**WHAT YOU SHOULD DO**
Can you copy out everything in the items below from the line containing "911 - Леденцы" down to the line containing "но звёзды тут ни причём...", both included, leaving out the pictures?

**SUPPLIED MATERIAL**
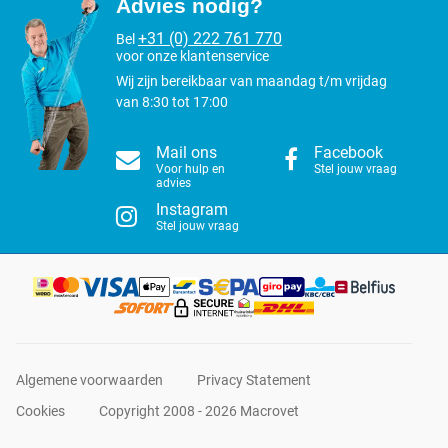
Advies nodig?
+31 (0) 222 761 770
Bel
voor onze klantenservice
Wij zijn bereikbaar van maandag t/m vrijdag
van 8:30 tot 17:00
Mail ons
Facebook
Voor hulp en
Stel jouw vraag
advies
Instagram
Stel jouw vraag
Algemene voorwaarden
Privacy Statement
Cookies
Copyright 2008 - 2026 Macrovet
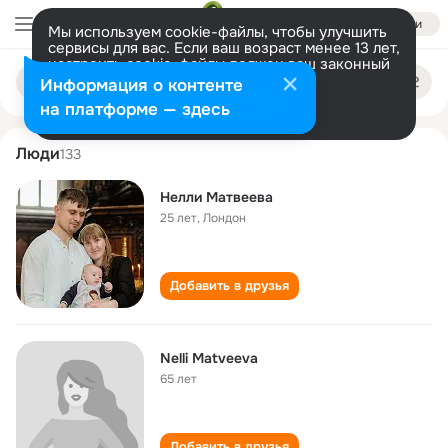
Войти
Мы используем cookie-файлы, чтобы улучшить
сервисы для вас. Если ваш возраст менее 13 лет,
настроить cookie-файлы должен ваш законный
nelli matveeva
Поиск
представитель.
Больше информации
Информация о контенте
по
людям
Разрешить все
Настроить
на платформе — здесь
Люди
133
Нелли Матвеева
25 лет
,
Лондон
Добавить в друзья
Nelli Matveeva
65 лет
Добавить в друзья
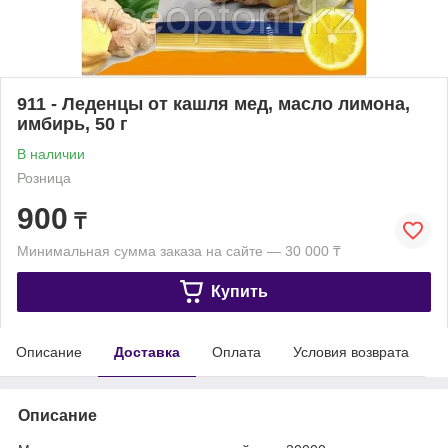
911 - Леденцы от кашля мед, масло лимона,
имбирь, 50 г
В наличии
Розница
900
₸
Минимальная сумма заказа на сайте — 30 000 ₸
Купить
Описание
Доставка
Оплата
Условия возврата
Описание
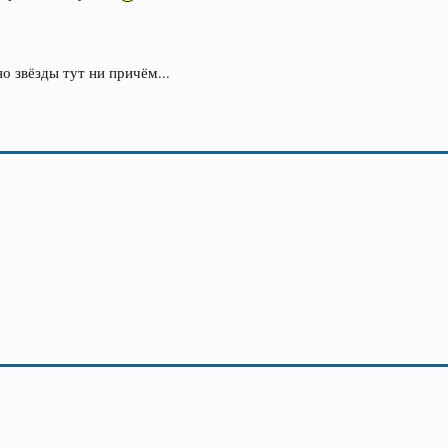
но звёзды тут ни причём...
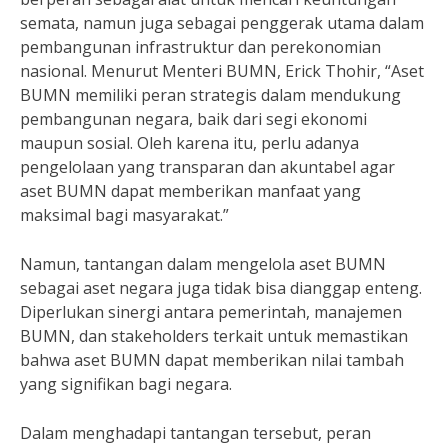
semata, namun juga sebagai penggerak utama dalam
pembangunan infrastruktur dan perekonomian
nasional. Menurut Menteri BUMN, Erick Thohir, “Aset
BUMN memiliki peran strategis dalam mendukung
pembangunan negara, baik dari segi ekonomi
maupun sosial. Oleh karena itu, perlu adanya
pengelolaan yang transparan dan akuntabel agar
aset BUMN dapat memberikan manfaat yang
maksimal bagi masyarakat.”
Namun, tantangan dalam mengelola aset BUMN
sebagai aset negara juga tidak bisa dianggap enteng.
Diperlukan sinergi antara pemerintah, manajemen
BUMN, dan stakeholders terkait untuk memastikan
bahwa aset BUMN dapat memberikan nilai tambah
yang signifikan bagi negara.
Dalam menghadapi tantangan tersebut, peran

**COMPLETED TASK**
911 - Леденцы от кашля мед, масло лимона,
имбирь, 50 г
В наличии
Розница
900
₸
Минимальная сумма заказа на сайте — 30 000 ₸
Купить
Описание
Доставка
Оплата
Условия возврата
Описание
но звёзды тут ни причём...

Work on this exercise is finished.